In the last five years we have arrived at a point where really first class Design Technology teaching is happening in many schools.  Subject reports have often said that while the teaching of making skills is usually good the teaching of design skills is less well done and therein lies the problem.  We have expected makers to teach design.  Some have become adept at it.  A respected colleague and I were reflecting the other day that we both had the word handicraft in our degree titles but we were both passionate advocates of Design Technology taught well.   We have managed to develop our skills and understanding, not everyone has seen the need to do so.  Some because they never were designers, they were makers, some because they believed that teaching making was of value and did not want to lose sight of that, some for other reasons.

Perhaps it is the case that in those schools where Design Technology is really well taught it will flourish in spite of what the government of the day accomplishes by intent or ineptitude.  Perhaps where it has been successful as a subject in communicating the value of the contribution it can make to the education of all pupils it will develop.  Perhaps it is time to let those departments who have not risen to the challenge to wither and die back.  What deeply saddens me is that the abilities, the skills, the mental competences, the attributes and attitudes that are an integral part of good Design Technology will not be available to all our children if this is the case.  Having invested so much time and effort in the development of a world class curriculum in Design Technology it seems criminal to draw back rather than to push forward and ensure that the same high quality provision is available to all.  To be fair the expert panel who reviewed the curriculum did propose that some form of Design Technology should be taught to all pupils up to 16.  As usual the devil is in the detail.   The form and extent of that provision are very much up for debate.

If you have an interest visit the DATA website and have your say.  Write to your MP and make sure that at least those of us who have fought for a top class curriculum have our views considered.  We may have failed to educate our leaders as we  wrestled to develop the subject but it is certainly not too late to remedy that mistake.

One Response to “What does good Design Technology look like?”
  1. tristramshepard says:

    Great post!

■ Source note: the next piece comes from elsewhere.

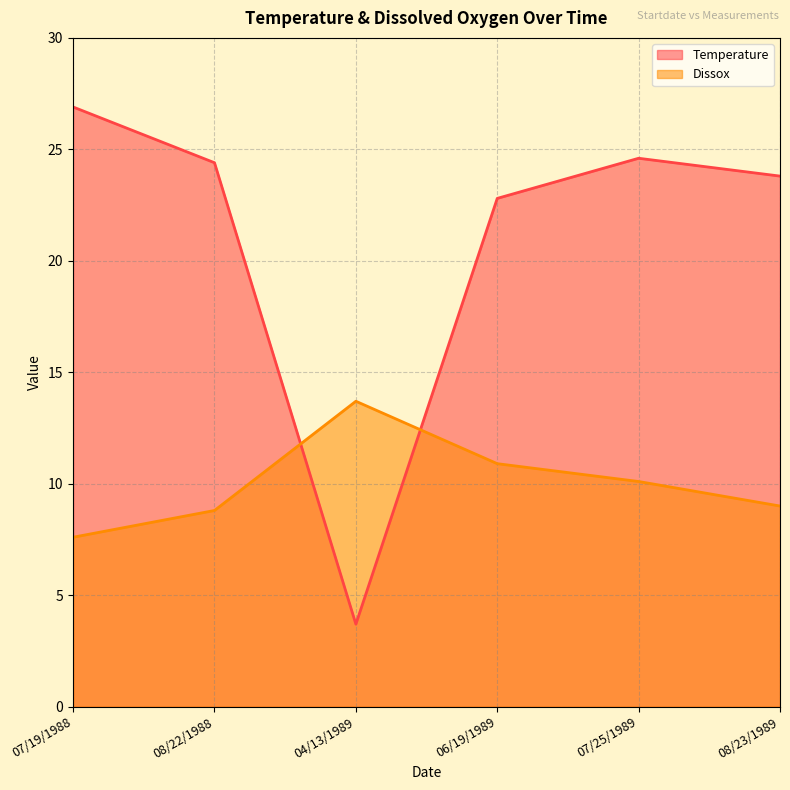

Reading right to left, transcribe all the data shown in this chart.

Temperature: 08/23/1989=23.8	07/25/1989=24.6	06/19/1989=22.8	04/13/1989=3.7	08/22/1988=24.4	07/19/1988=26.9
Dissox: 08/23/1989=9.0	07/25/1989=10.1	06/19/1989=10.9	04/13/1989=13.7	08/22/1988=8.8	07/19/1988=7.6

I agree that it is will be sad that ‘the abilities, the skills, the mental competences, the attributes and attitudes that are an integral part of good Design Technology will not be available to all our children’. However, in my experience I suspect that there are other ‘non D&T’ teachers who are actually better equipped to take the lead in delivering those qualities. I also believe it is better for a pupil to have a first-rate ‘handicraft’ experience than a third-rate ‘design a sandwich’ lesson. Indeed, sadly from a D&T perspective, some of the best lessons I have seen have been just that.